Ah, June!  Dark thoughts finally dissipate and magic like this returns: The Abe tapes that had been passed down to roommate Ted by Barb, who had gotten them from David, and urged to listen to them by me (a fine example of Abe adherence when Barb first deposited me and Lulu in Ted's extra room after David died, where I collapsed, stayed stoned, and never came out), finally moved to the top of Ted's “to do” list and he just grandly announced that he received a great doctor report. This would be the first great doctor report in his entire life ever, and he’s my age. His muscle mass increased, and other signs of actual healing occurred. Ted describes his doctor, who cured himself of cancer, as “the doctor that doctors go to” because he has literally run into his other doctors in his office. After receiving his first ever great medical report he asked him how did he cure himself of cancer? His doctor told him Abe! This must be why Ted and I met. I was meant to introduce Ted to the greatest teacher in the world, and he was meant to introduce me to the doctor that I have been wanting. It's almost as if all you have to do is ask and it is given.

Good riddance to May, when the Thought Police come and imprison my inside crazy where I can't even find it. The Lady of Perpetual Petrification. When I say I lived my life on the edge, I don't mean as a daredevil, I mean life was one terror after another. As a child I once stayed awake an entire night, terrified of a button on my blanket. I was in a mental breakdown for a decade and even kept it from David, who knew me best. That was the hell he got me out of. He rescued me with his Abe CDs.


Now, most of the time, I just don't care that I'm terrified. Life seems odd if I'm not terrified. I have finally given in to my inner schizo and allowed my other personalities to deal with the fear while I live in a dreamy, misty world, the really true one. Lately, I have even been called “serene.”


There was this girl at work that was laughing and dancing alone in the kitchen and I asked her who she was talking to, and she said, “just the party in my head.” She changed my life. I stopped hiding the party in my head. I realized almost everyone feels as joyous and connected as I do, and as genuinely happy to see me as I am to see them. And almost everyone is as terrified as I am. Of the future, of each other, of ourselves. We're protesting the world over for our dignity, squarely facing bullets aimed at our hearts. How terrifying is that? The whole world is on the edge. So, I'm gonna join the party (where I can cry if I want to).

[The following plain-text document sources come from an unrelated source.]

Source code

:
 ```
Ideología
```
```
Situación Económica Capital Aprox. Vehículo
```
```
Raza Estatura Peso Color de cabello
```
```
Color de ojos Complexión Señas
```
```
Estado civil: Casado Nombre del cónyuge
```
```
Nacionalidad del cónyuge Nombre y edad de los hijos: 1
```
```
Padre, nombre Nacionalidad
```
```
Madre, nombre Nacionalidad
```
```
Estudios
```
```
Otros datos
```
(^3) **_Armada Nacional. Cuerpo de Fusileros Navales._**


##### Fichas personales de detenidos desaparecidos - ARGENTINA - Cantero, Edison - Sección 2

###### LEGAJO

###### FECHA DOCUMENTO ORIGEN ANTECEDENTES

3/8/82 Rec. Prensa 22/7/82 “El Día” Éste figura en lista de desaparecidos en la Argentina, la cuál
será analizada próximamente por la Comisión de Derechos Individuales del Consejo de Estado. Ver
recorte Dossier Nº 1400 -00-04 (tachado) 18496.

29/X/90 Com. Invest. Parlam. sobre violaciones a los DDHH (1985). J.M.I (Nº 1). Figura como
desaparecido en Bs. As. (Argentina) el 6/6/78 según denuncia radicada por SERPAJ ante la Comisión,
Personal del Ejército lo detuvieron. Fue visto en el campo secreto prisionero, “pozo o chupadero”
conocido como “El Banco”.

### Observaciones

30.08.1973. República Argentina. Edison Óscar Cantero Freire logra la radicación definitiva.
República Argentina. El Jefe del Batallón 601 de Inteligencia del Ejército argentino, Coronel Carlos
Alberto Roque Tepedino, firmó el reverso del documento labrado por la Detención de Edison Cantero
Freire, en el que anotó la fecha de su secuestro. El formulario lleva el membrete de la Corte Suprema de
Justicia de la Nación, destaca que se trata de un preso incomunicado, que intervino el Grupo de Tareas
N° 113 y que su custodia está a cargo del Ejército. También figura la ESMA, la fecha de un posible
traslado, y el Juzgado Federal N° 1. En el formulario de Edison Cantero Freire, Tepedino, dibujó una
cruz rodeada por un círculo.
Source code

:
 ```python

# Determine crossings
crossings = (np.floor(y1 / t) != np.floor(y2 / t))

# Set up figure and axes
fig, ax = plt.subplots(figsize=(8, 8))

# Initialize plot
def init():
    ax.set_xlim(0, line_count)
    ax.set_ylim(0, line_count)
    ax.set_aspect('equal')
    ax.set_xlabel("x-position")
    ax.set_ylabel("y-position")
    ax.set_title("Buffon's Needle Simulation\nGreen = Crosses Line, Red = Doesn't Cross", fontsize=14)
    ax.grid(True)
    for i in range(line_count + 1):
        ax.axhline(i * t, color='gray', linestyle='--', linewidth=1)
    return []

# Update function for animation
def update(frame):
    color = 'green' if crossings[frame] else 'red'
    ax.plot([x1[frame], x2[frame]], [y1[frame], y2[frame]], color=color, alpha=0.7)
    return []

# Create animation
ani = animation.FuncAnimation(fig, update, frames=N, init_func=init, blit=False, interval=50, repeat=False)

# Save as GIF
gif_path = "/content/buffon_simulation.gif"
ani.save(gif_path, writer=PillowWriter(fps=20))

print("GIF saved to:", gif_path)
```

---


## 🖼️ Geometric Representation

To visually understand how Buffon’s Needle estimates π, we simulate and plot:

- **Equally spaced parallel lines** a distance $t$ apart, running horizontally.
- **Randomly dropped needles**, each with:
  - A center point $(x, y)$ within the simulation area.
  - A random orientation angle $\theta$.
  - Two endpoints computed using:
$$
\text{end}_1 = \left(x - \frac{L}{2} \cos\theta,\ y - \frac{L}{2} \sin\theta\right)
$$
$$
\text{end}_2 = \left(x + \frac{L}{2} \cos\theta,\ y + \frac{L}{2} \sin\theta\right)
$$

I'm out lookin' for trouble. And I want to see it coming. So I went to the eye doctor. I haven't been to the eye doctor in so long that my records were destroyed – all two (left & right) digital files of them. I was pissed and told my eye doctor that. This time he emailed them to me right after my appointment:

He also told me I had gotten so used to seeing misty that he couldn’t do an accurate exam. My brain just wouldn’t go there. Yep, the story of my life.